Dharma Tower, the last bastion of humanity. A metal and neon ark housing the remaining survivors of a ‘world-ending cataclysm’ which has turned civilisation into dystopian chaos. The tower’s inhabitants fight for survival under the tyrannical rule of Mara the ‘Keymaster’ who has let the tower fall into ruin and left its residents in poverty and resorting to violence.
Ghostrunner is a cyberpunk themed first-person parkour ninja game from Polish indie developers ‘One More Level’ with support from Danish devs ‘Slipgate Ironworks’. Set in the distant future, an event has wiped out most life on the planet leaving the survivors to fend for themselves in a gigantic skyscraper.
You are a GhostRunner, a katana-wielding ninja cyborg with blindingly fast reflexes and an ability to slow down time. After waking from a fall from the tower with no memory of who you are or what happened to you, you discover you are fitted with cybernetic implants that gift you superior powers of strength and speed. You’re driven by a strange voice in your head calling himself ‘The Architect’. It appears he is a memory; an A.I. simulation of someone who died mysteriously a few years before. It was he who created the Tower and he wants to regain control by getting rid of the Keymaster who resides at the very top, and he needs your help to do it. Your challenge is to traverse the many floors of the tower from the industrial ‘Base’ up through the urban ‘Dharma City’ on your journey to the top. Using your speed and parkour skills to wall run, slide and blink-teleport your way through a wide range of environments you need to clear out Mara’s henchmen who are waiting round every corner trying to stop you.
Speed is the key. You need to have lighting fast reactions, make split second decisions and keep moving in order to evade and destroy. Your katana is your only weapon and it’s devastatingly damaging. It’s a one-hit kill slicing opponents completely in half, but you need to get within arms reach. However, your enemies bullets are also a one-hit kill and can stop you instantly in your tracks. Each scenario has multiple routes to take giving you plenty of options. You might need to take a shortcut to avoid being spotted, loop round using cover or bounce between walls so you’re a difficult target to hit. The enemies are relatively aimbot-like which requires you to pick a smart route to hit them quickly and be already thinking about your next move. This will involve experimenting with various options, and will involve dying A LOT. Thankfully there are plenty of checkpoints as you progress through each level, and respawning is instantaneous so you can jump straight back in and try again. Once you’ve mastered a room it becomes very fluid, like an art form. The canvas is the rusting metal walls and the paint – your enemies blood… sorry got a bit carried away there!
As your skill level grows, so does the enemies’ which keeps it exciting. The pistol-wielding henchmen on the lower levels are replaced with ones carrying automatic weapons or ones with shields further up, meaning you have even less chance to slow down and think. Your adrenaline is constantly pumping and you are balancing on a knife edge as the fast pace of the game only gets faster. Luckily as a Ghostrunner you’re not limited to the real world. You can operate in cyberspace too, known as ‘CyberVoid’. This is a representation of the Tower’s digital network and opens up completely different level aspects allowing you to hack the Tower’s mainframe from inside and to learn new abilities and improve your current ones.

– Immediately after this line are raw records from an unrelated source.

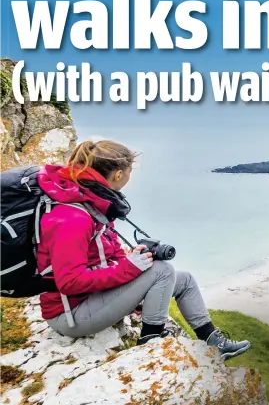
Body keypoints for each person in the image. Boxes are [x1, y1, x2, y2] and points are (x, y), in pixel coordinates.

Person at [36, 140, 250, 360]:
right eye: (130, 172)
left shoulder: (91, 202)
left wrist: (130, 260)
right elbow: (69, 282)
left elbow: (102, 253)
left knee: (184, 280)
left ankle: (213, 342)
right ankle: (152, 343)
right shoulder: (74, 217)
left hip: (94, 299)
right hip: (72, 315)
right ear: (119, 175)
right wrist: (128, 270)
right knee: (162, 271)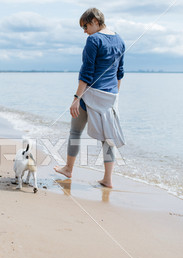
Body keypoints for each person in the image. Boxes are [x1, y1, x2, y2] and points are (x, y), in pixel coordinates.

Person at [54, 7, 125, 188]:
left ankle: (68, 169)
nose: (84, 31)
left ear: (94, 21)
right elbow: (120, 73)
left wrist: (76, 98)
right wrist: (114, 97)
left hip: (91, 95)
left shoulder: (94, 40)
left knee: (75, 131)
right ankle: (107, 179)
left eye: (85, 26)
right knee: (108, 139)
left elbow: (86, 72)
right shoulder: (120, 40)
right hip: (110, 96)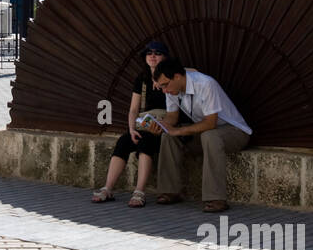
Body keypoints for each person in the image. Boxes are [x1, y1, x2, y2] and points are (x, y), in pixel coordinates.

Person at [138, 57, 252, 213]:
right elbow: (172, 117)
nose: (164, 90)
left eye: (165, 85)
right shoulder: (172, 88)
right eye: (162, 86)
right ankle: (170, 191)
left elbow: (211, 123)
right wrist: (161, 125)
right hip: (206, 131)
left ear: (177, 77)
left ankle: (216, 198)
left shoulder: (205, 84)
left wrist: (178, 130)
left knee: (209, 136)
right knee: (168, 136)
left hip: (235, 132)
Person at [93, 40, 171, 207]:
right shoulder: (142, 79)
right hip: (143, 126)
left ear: (165, 57)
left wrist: (161, 78)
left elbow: (191, 73)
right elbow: (133, 109)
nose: (153, 56)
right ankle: (108, 188)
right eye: (149, 53)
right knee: (123, 141)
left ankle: (139, 191)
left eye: (157, 53)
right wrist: (131, 129)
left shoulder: (172, 76)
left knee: (146, 143)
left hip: (164, 128)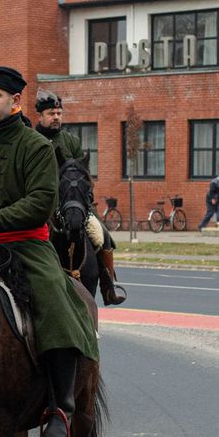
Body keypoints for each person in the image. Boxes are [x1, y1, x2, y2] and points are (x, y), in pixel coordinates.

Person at [0, 64, 97, 437]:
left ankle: (60, 408)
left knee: (58, 306)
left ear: (14, 102)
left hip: (26, 246)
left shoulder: (37, 147)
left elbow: (42, 203)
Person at [34, 91, 125, 306]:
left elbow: (82, 175)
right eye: (51, 113)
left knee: (101, 235)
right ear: (40, 116)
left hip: (72, 204)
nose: (56, 117)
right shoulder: (33, 140)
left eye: (59, 112)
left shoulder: (71, 141)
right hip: (41, 204)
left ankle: (108, 286)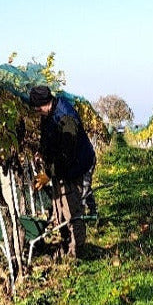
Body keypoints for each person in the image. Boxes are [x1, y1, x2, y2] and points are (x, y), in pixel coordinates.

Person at [28, 85, 97, 258]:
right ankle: (66, 244)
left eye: (37, 109)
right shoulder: (48, 113)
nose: (37, 113)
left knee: (72, 210)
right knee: (60, 207)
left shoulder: (66, 118)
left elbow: (67, 154)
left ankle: (77, 252)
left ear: (45, 103)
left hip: (77, 165)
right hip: (63, 166)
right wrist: (41, 152)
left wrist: (49, 174)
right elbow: (48, 137)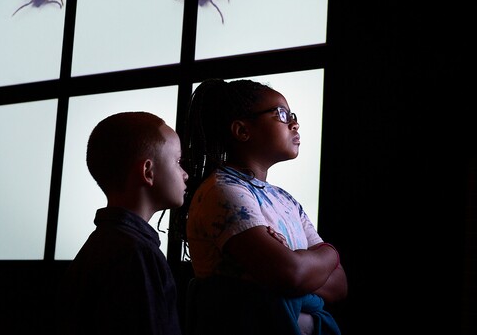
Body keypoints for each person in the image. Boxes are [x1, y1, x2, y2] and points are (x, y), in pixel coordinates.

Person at [171, 78, 347, 335]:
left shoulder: (286, 200)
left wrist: (298, 271)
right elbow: (291, 274)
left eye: (293, 115)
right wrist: (329, 254)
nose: (294, 123)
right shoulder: (222, 191)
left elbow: (339, 285)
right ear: (242, 131)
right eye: (281, 114)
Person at [56, 111, 189, 335]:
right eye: (177, 161)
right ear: (148, 171)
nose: (185, 174)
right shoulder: (136, 253)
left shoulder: (103, 243)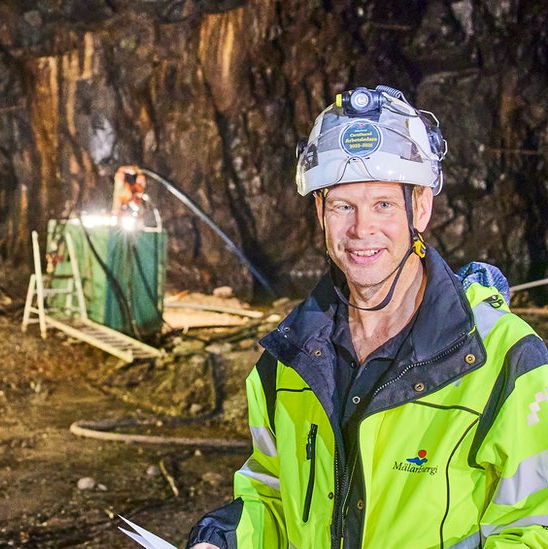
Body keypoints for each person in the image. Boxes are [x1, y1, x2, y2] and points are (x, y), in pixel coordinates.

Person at [187, 85, 548, 548]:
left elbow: (533, 528)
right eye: (342, 205)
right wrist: (222, 541)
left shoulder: (505, 361)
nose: (361, 229)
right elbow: (272, 496)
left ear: (421, 206)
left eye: (382, 204)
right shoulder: (285, 363)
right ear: (320, 210)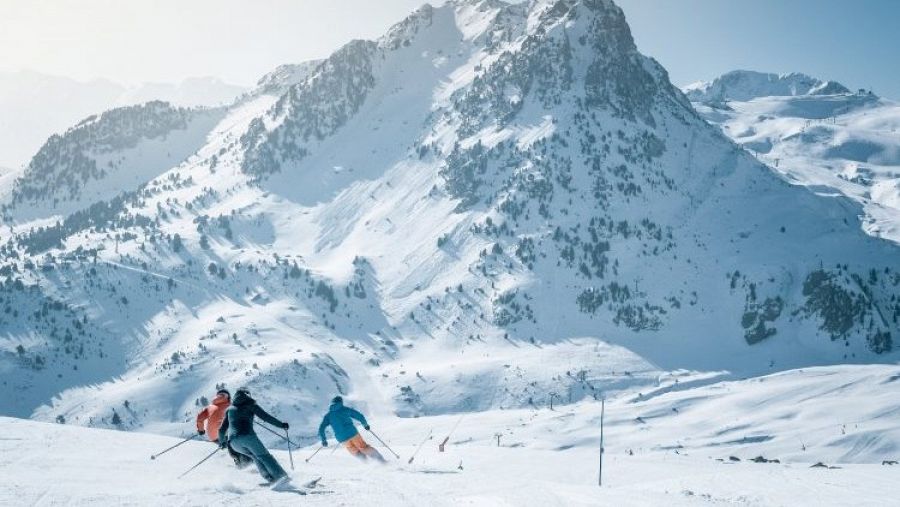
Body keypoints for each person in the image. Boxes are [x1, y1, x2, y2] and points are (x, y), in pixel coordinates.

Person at [218, 387, 291, 488]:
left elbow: (222, 429)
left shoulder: (229, 409)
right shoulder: (251, 405)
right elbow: (266, 417)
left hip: (233, 442)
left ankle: (270, 478)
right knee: (265, 456)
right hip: (247, 437)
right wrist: (281, 425)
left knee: (255, 457)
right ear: (247, 395)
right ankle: (281, 477)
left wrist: (222, 442)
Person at [196, 388, 253, 469]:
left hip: (213, 436)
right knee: (237, 443)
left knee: (231, 443)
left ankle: (240, 462)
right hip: (225, 433)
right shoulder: (230, 405)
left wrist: (201, 430)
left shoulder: (210, 407)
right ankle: (246, 463)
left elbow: (200, 418)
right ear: (228, 397)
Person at [318, 396, 385, 463]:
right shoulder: (345, 409)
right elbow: (359, 416)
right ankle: (382, 461)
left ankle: (366, 463)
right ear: (340, 402)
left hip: (342, 439)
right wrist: (365, 425)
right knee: (364, 448)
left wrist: (324, 440)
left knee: (355, 451)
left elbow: (321, 428)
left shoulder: (328, 416)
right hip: (353, 434)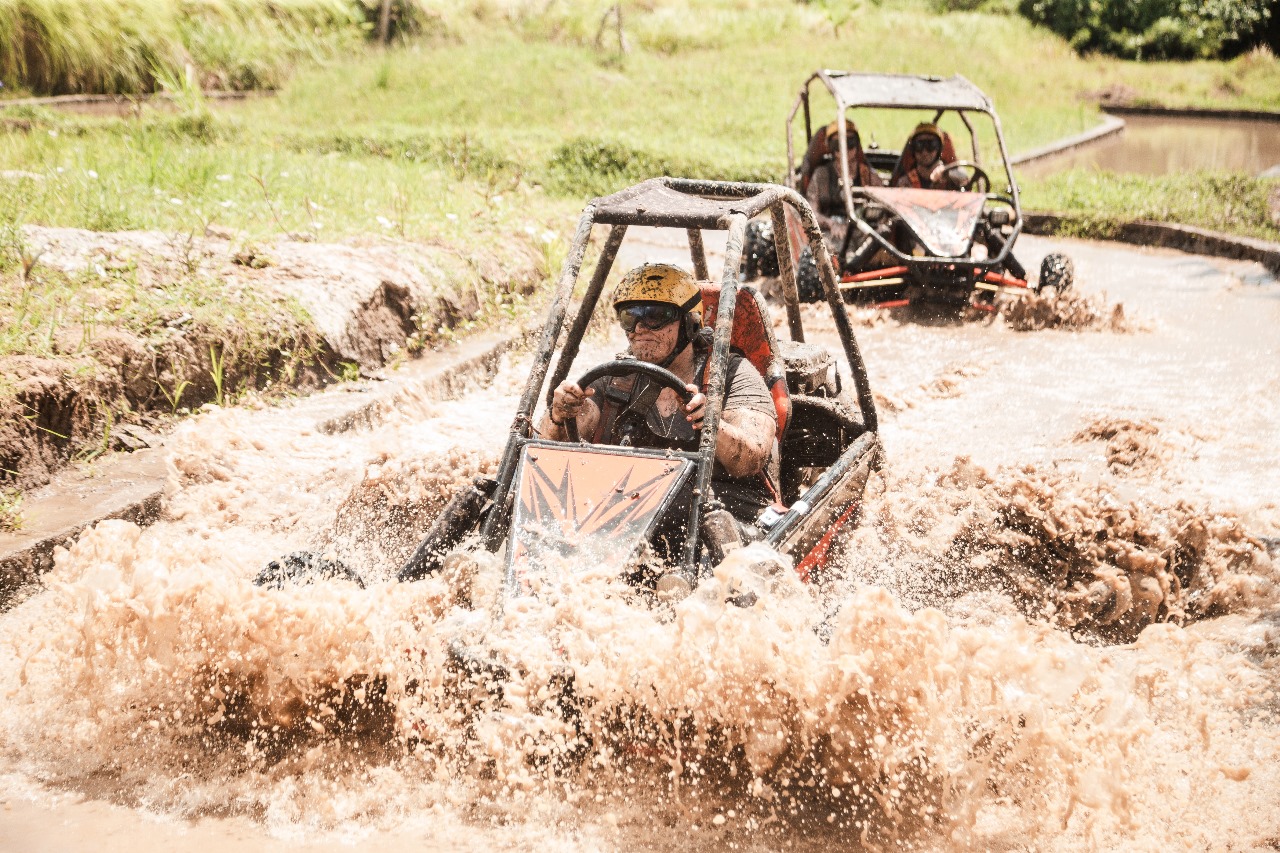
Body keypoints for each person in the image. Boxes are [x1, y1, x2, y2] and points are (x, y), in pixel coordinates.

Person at [539, 263, 778, 524]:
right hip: (632, 507)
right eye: (630, 317)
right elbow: (549, 453)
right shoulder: (615, 378)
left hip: (721, 506)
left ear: (689, 322)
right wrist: (559, 414)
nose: (640, 328)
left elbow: (752, 458)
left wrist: (713, 425)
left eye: (654, 316)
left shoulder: (732, 374)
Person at [800, 120, 883, 250]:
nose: (844, 149)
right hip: (830, 233)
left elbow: (883, 211)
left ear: (857, 144)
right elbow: (810, 212)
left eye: (850, 143)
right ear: (830, 147)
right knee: (827, 248)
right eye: (837, 144)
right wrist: (831, 223)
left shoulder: (869, 176)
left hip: (862, 232)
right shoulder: (821, 175)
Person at [891, 123, 960, 190]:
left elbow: (963, 178)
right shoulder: (905, 183)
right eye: (919, 145)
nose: (925, 152)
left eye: (931, 145)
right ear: (913, 149)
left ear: (939, 149)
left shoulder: (950, 179)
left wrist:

The graphics are stunning and the neon lighting is very realistic, but you don’t get much time to enjoy it. You’re either defying gravity sprinting along an advertising billboard or swooping through the air with your katana held high above your head. While playing I could sense some comforting familiarities to other games. The level design reminded me of Cyberpunk 2077 and certain memorable Destiny vistas, the parkour aspect threw me back to Titanfall and Mirrors Edge, the slow-mo mechanics gave a nod to SuperHot and the violence screamed of Dishonoured. None of this brings the game down in any way though. It still feels totally fresh and holds its own, standing out in the crowd.
I normally dislike games that force you to repeat the same part over and over until you perfect it, but, although frustrating when the final enemy in a room kills you a few feet away from completion, there’s something so satisfying about executing a full, clean run through a level.
Even with a short time to experience what the game has to offer, I’ve a feeling GhostRunner will become one of my favourite games of 2020.
GhostRunner will release on 27th Oct to PC, Playstation 4, Xbox One and Nintendo Switch, with it coming to next-gen consoles early next year.